**Task to carry out**
Output verbatim the portion of the power and cooling budget article below, starting at "Power and Cooling" and ending at "thought was done.".

Power and Cooling Budget for a Robotics + AI Compute Lab
The compute side of a robotics lab is the part that gets photographed for the website. The wall outlet is the part that decides whether any of it actually works. Most labs we have seen that "grew into AI" underestimate their sustained electrical load by roughly a factor of two, find out about it in month one when a breaker trips during a training run, and then spend the next quarter rewiring a room they thought was done.
This article is the budget version of that conversation, before you sign the lease or order the server. It covers the full load list — server, robots, workstations, network, lighting — the cooling math that determines whether the room can keep up, the electrical install you actually need, and a checklist to hand to the electrician before they put a drill into the wall.

**Information supplied**
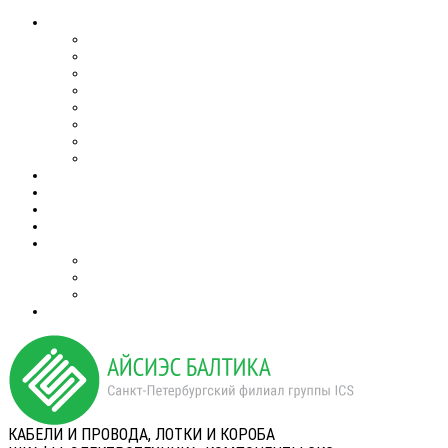
КАБЕЛИ И ПРОВОДА, ЛОТКИ И КОРОБА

**Answer to the exercise**
Power and Cooling Budget for a Robotics + AI Compute Lab
The compute side of a robotics lab is the part that gets photographed for the website. The wall outlet is the part that decides whether any of it actually works. Most labs we have seen that "grew into AI" underestimate their sustained electrical load by roughly a factor of two, find out about it in month one when a breaker trips during a training run, and then spend the next quarter rewiring a room they thought was done.